Les crises financières turque et italienne menacent le secteur bancaire européen

banque italienne

La santé économique en Turquie représente une menace potentielle pour le secteur bancaire en Europe. La situation en Italie semble encore plus inquiétante. Les banques tricolores dont Crédit Agricole et très particulièrement BNP Paribas se retrouvent au premier rang dans le cas où la situation venait à se propager. Les perspectives de résultat ont du moins arrêté leur régression.

L’effondrement monétaire de la livre turque semble menacer fortement tout le secteur bancaire européen. Les raisons qui expliquent cette situation ne demeurent toutefois pas inconnues. La faiblesse des taux d’intérêt ou encore les contraintes prudentielles dans le continent qui font partie des facteurs principaux de cette préoccupation.

Les plus grandes enseignes sur le marché sont les plus concernés dont les banques françaises telles que BNP Paribas ou Crédit Agricole.

La menace italienne est encore plus alarmante si l’on tient compte du comportement des investisseurs vis-à-vis des taux d’intérêts qui annoncent une tendance baissière depuis quelques temps. Et ce, malgré les prévisions par rapport aux résultats qui ont cessé de diminuer.

La crise turque représente une menace pour l’Europe

Depuis le début août, la perte s’établit en moyenne à 3% en ce qui concerne les valeurs du secteur présents dans le CAC 40 malgré une stabilité apparente de l’indice. Dans le lot, ce sont les titres Société Générale, BNP Paribas et Crédit Agricole qui ont enregistré le plus de recul avec un rapport élevé respectivement à 13% et à 16%.

Plusieurs facteurs expliquent cette tendance quelque peu décevante. Tel est le cas de la faible rentabilité du secteur, apparemment influencée par les réglementations prudentielles en vigueur.

En Europe, la décision qui plaide pour le maintien des taux bas porte atteinte à la marge d’intérêt des opérateurs financiers tandis que les revenus sont toujours dispersés dans le commerce de détail.

Et les banques françaises semblent délaisser continuellement leurs projets pour redonner un dynamisme à la croissance de ce domaine. De plus, les investissements deviennent de plus en plus délicats à l’heure où le marché est de plus en plus concurrentiel.

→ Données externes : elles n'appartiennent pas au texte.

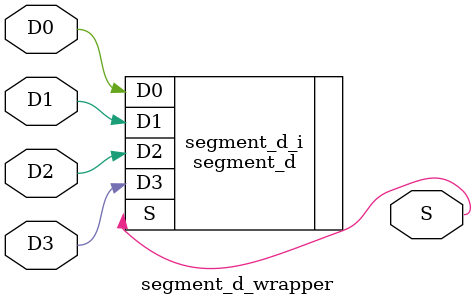
<source format=v>
`timescale 1 ps / 1 ps

module segment_d_wrapper
   (D0,
    D1,
    D2,
    D3,
    S);
  input D0;
  input D1;
  input D2;
  input D3;
  output S;

  wire D0;
  wire D1;
  wire D2;
  wire D3;
  wire S;

  segment_d segment_d_i
       (.D0(D0),
        .D1(D1),
        .D2(D2),
        .D3(D3),
        .S(S));
endmodule

</source>
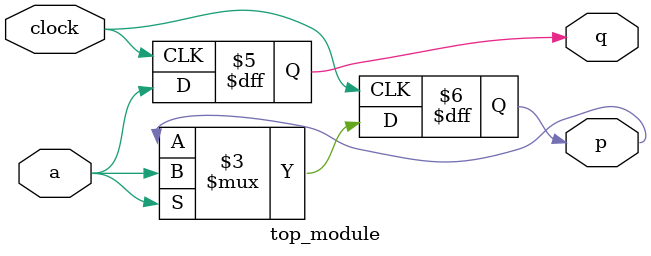
<source format=sv>
module top_module (
  input clock,
  input a, 
  output reg p,
  output reg q
);

always @(posedge clock) begin
  if (a)
    p <= a;
end

always @(negedge clock) begin
  q <= a;
end

endmodule

</source>
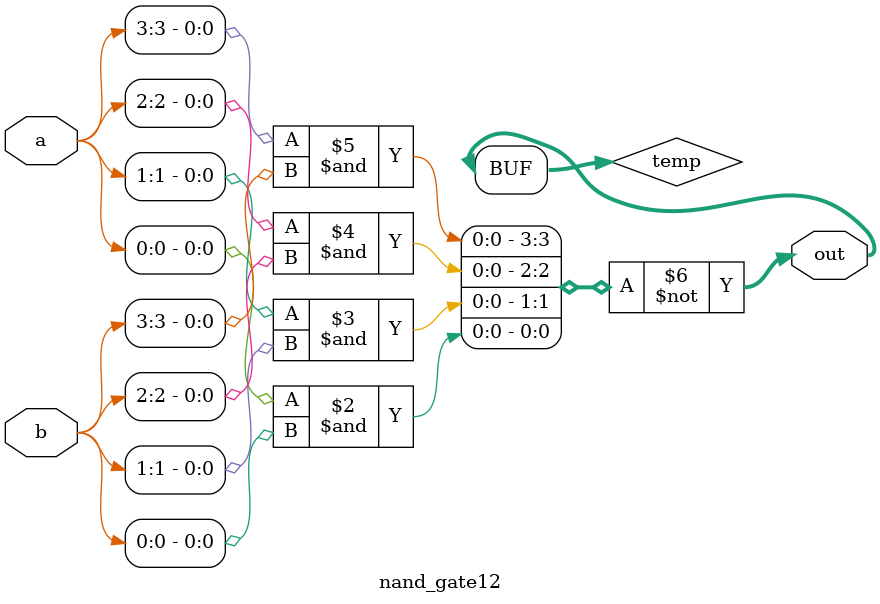
<source format=v>
module nand_gate12 (
    input wire [3:0] a,
    input wire [3:0] b,
    output wire [3:0] out
);

    reg [3:0] temp;
    always @(*) begin
        temp = ~( {a[3] & b[3], a[2] & b[2], a[1] & b[1], a[0] & b[0]} );
    end

    assign out = temp;
endmodule
</source>
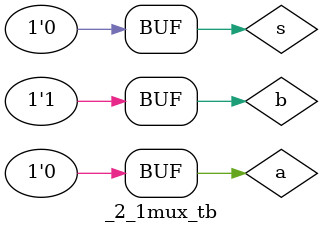
<source format=v>
module _2_1mux(input a,b,s,output y);
  assign y=s?b:a;
endmodule

//design file 
module _2_1mux_tb;
  reg a,b,s;
  wire y;
  _2_1mux uut(a,b,s,y);
  initial 
    begin 
      $monitor("time=%0t a=%b b=%b s=%b  y=%b",$time,a,b,s,y);
      a=0;b=1;
      #3 s=1;
      #3 s=0;
    end
endmodule 

</source>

Pire, d’autres craintes surgissent depuis l’été 2018 face à l’accroissement du risque international rattaché à l’effondrement monétaire en Turquie qui place les banques au premier rang de la ligne de mire.

Selon l’IESEG School of Management et les données de la BRI (Banque des règlements internationaux), l’exposition totale des banques tricolores dans ce pays atteint 28,6 milliards d’euros.

BNP Paribas se trouve en tête de liste en recensant près de 14 milliards d’encours de crédit turcs. En outre, cette enseigne détient 72% de TEB (Türk Ekonomi Bankası), la sixième banque du pays qui s’avère très performante car elle participe aux environs de 2,5% de ses résultats.

La santé économique en Italie est encore plus préoccupante

La menace italienne peut très rapidement devenir encore plus impactant, et pas dans le bon sens. Depuis quelques semaines, les taux d’intérêt en Italie sont repartis à la baisse et les investisseurs craignent la complexité de l’équation budgétaire due à la multiplication des promesses du pouvoir public du pays.

Pourtant, ce pays occupe une place non négligeable au niveau des bilans des banques françaises. Dans les détails, elle accapare à elle toute seule près de 10% de ses résultats chez BNP Paribas et 13% chez Crédit Agricole.

Concernant la bourse, les niveaux de valorisation des banques françaises sont très faibles. D’où l’apparition des incertitudes.

Cependant, tout semble indiquer que le pire est passé si l’on tien compte des prévisions sur les performances qui ont arrêté de régresser puisque d’après l’accord Facts et Estimates, une hausse des anticipations de résultat par action a été révélée par les experts entre juillet et août 2018. Dans les détails, elle atteindra près de 1,5% chez BNP Paribas, 6,3% chez Crédit Agricole et 2,2% chez Société Générale.

Quoi qu’il en soit, les futurs clients des banques sont invités à recourir aux services d’un comparatif bancaire pour l’ouverture de leur futur compte afin d’éviter d’éventuels risques.